One-time titles as a business model for journalism?

I just finished reading Alan Mutter’s review of the San Francisco Panorama, a one-time broadsheet produced by McSweeney’s that was recently sold on the streets for $5 an issue.

Mutter praises the writing in the paper — well, it’s really more of a magazine on newsprint — which included in-depth investigative pieces and plenty of other hard, local news. You know, the expensive kind of news that most organizations either can’t afford or can’t spend the time on anymore.

The single issue took 11 months to put together, and it sold almost all of its 20,000 copies within hours. Let me say this again: it’s a one-time deal. There are no plans to do another issue under the Panorama title.

Mutter says:

It’s not fair to measure conventional newspapers against the one-off issue of Panorama, which took 11 months to produce without the economic, staffing and deadline constraints increasingly encumbering most other publications.

But this experiment serves as a refreshing and inspiring reminder of the strength of journalism and the possibilities of print. Best of all, I am happy to report, the folks in line with me could hardly wait to read it.

And he’s right, dailies and even weeklies can’t hope to compare themselves to this brand of journalism. This is expensive, quality work. Even the 16-page comics section was original — not a syndicated strip in sight, from what I have read.

Mutter’s right about another thing too: Special issues like this can really bring people back to the printed word, at least for a few hours. A question comes to mind then. How do we bottle some of this print excitement and sprinkle it onto dailies?

The easiest answer to give is that news organizations produce special issues from time to time, stuffed with prize pieces that the staff has been working on for a long time, months even. The special issue would be beautiful in its design and layout — not just the standard textbook layouts designed to optimize story counts that you see in most papers on any given day. The ad department would sell the hell out of it, convincing all the advertisers that space in the issue’s worth a lot more than in the everyday paper because, after all, this issue is special.

Then you print a limited number of issues of it and promote the shit out of its release date. Build public excitement. Tell them they’ll never read anything better from you. Put a countdown timer on your homepage. Do anything to make sure people know that this is something they don’t want to be left out of.

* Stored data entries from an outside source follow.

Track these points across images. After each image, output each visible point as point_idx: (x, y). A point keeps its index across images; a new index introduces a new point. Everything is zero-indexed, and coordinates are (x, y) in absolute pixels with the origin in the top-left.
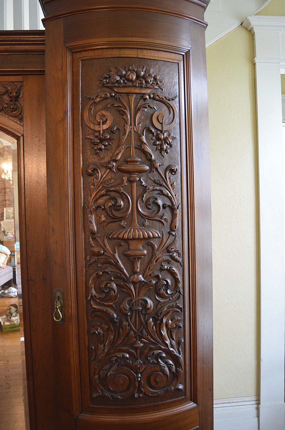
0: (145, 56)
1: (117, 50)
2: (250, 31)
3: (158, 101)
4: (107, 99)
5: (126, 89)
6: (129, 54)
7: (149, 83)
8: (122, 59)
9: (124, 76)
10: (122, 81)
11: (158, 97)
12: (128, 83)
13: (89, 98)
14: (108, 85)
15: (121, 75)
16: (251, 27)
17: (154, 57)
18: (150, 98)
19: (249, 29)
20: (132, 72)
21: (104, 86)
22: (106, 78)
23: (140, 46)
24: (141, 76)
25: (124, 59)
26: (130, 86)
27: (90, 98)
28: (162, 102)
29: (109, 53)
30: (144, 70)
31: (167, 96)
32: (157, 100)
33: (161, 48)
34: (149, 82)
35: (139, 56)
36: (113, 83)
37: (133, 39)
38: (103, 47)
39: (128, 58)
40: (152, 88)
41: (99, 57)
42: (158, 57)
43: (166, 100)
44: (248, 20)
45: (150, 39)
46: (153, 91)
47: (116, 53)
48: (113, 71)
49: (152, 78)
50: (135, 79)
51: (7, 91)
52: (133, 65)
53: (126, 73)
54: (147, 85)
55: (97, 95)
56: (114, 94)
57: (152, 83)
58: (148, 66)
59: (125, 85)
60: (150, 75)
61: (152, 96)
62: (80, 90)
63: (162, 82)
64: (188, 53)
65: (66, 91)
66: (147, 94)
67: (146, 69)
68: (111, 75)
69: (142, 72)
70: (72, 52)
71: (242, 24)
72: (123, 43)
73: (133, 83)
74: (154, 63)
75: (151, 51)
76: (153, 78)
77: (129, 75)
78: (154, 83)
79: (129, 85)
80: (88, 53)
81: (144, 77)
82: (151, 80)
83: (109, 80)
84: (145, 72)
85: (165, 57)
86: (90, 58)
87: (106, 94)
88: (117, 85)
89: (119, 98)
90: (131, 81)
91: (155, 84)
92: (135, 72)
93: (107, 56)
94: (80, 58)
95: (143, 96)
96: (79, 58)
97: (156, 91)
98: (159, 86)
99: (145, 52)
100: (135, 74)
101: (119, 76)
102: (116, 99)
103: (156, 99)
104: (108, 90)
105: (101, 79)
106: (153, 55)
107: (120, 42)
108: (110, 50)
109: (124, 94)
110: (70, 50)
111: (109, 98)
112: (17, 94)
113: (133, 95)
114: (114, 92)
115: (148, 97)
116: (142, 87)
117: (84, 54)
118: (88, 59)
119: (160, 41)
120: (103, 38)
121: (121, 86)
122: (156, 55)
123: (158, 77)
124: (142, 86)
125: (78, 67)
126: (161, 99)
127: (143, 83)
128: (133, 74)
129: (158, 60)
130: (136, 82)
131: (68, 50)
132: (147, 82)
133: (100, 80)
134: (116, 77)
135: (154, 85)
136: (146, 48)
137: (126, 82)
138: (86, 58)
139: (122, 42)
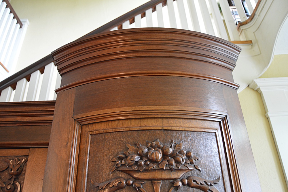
0: (173, 127)
1: (137, 121)
2: (257, 91)
3: (195, 188)
4: (122, 189)
5: (148, 173)
6: (152, 125)
7: (182, 164)
8: (142, 132)
9: (146, 155)
10: (143, 163)
11: (195, 183)
12: (151, 165)
13: (97, 187)
14: (124, 168)
15: (142, 154)
16: (258, 87)
17: (184, 127)
18: (183, 184)
19: (256, 89)
20: (157, 148)
21: (118, 169)
22: (121, 159)
23: (166, 115)
24: (169, 154)
25: (145, 132)
26: (155, 170)
27: (99, 186)
28: (201, 189)
29: (126, 126)
30: (173, 145)
31: (207, 179)
32: (193, 187)
33: (192, 116)
34: (180, 162)
35: (165, 128)
36: (131, 166)
37: (157, 107)
38: (118, 118)
39: (150, 131)
40: (185, 170)
41: (113, 130)
42: (189, 127)
43: (206, 186)
44: (255, 82)
45: (178, 106)
46: (187, 173)
47: (135, 125)
48: (131, 149)
49: (184, 155)
50: (161, 158)
51: (8, 167)
52: (157, 139)
53: (148, 150)
54: (178, 166)
55: (107, 182)
56: (132, 181)
57: (185, 162)
58: (178, 139)
59: (147, 168)
60: (181, 152)
61: (186, 181)
62: (86, 174)
63: (198, 160)
64: (224, 119)
65: (67, 175)
66: (179, 179)
67: (176, 143)
68: (128, 154)
69: (170, 149)
70: (81, 125)
71: (248, 86)
72: (144, 113)
73: (159, 164)
74: (185, 134)
75: (180, 120)
76: (186, 155)
77: (153, 153)
78: (187, 163)
79: (154, 167)
80: (100, 126)
81: (173, 156)
82: (182, 158)
83: (125, 162)
84: (175, 147)
85: (198, 126)
86: (102, 131)
87: (121, 182)
88: (136, 168)
89: (139, 188)
90: (156, 162)
91: (189, 164)
92: (160, 150)
93: (123, 129)
94: (91, 132)
95: (173, 183)
96: (88, 132)
97: (192, 173)
98: (194, 166)
99: (173, 122)
100: (161, 152)
101: (139, 155)
102: (135, 188)
103: (192, 185)
104: (123, 175)
105: (115, 159)
106: (182, 125)
107: (141, 112)
108: (127, 121)
109: (146, 181)
110: (79, 123)
111: (124, 187)
112: (19, 171)
113: (159, 182)
114: (131, 178)
115: (180, 184)
116: (171, 170)
117: (95, 127)
118: (100, 134)
119: (190, 107)
120: (119, 107)
121: (142, 170)
122: (186, 125)
123: (192, 154)
124: (171, 168)
125: (87, 143)
126: (200, 185)
127: (172, 165)
128: (158, 152)
129: (190, 131)
130: (162, 163)
131: (76, 123)
132: (177, 162)
133: (113, 161)
134: (134, 157)
135: (188, 166)
136: (174, 117)
137: (149, 163)
138: (97, 132)
139: (142, 112)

Oh, and of course, make sure it really is something special. Because if it’s not, you’re in trouble.

This approach is great for a larger news organization. It might even work at a mid-sized paper that can afford even a few extra hours of staff time per week to work on these special projects. You also have to have a market with big enough stories to cover, and let’s face it, not all markets have enough of those to support something like the Panorama.

I’d like to propose another idea, though. What if the one-time title could become a trend? Say that in a couple years, McSweeney’s decides to do this again but it doesn’t use the Panorama title anymore. It invents another new flag.

Imagine, in markets around the country, entrepreneurs outside the established local media set out to produce one-time special issues of their own invented titles to cover some of the big stories in their communities.

Where does their operating money come from? Pre-sale advertisements? Community donations? Investors who put up what would be a relatively small amount of money for a chance at a pretty good one-time return. All you have to do is carefully budget your operating money, sell expensive ads and set a reasonable (but relatively hefty) price for the issues.

Maybe six or eight months later, some other title comes out trying the same thing. Pretty soon, the country starts to sprout all sorts of one-time titles, each covering the issues in their communities in-depth.

Now, a moment of disclaim. I am not an expert on handling money in any way. There are probably concrete business reasons why my idea won’t work that I’m unaware of. Still, I’m going to explain why this seems like common sense to me.

It seems that an investor in such a project would be going into less risk with a one-time publication than if the same investor was going to put money into a weekly or daily paper. The production costs of a single issue would be far less than the amount needed to keep it up every day. If the issue is a failure, the loss would be less than watching a newspaper bleed to death.

Heck, you could even do this sort of thing with a grant.

I’m running out of thoughts here, but I’m really interested to hear what other people think. Could the one-time title become a trend?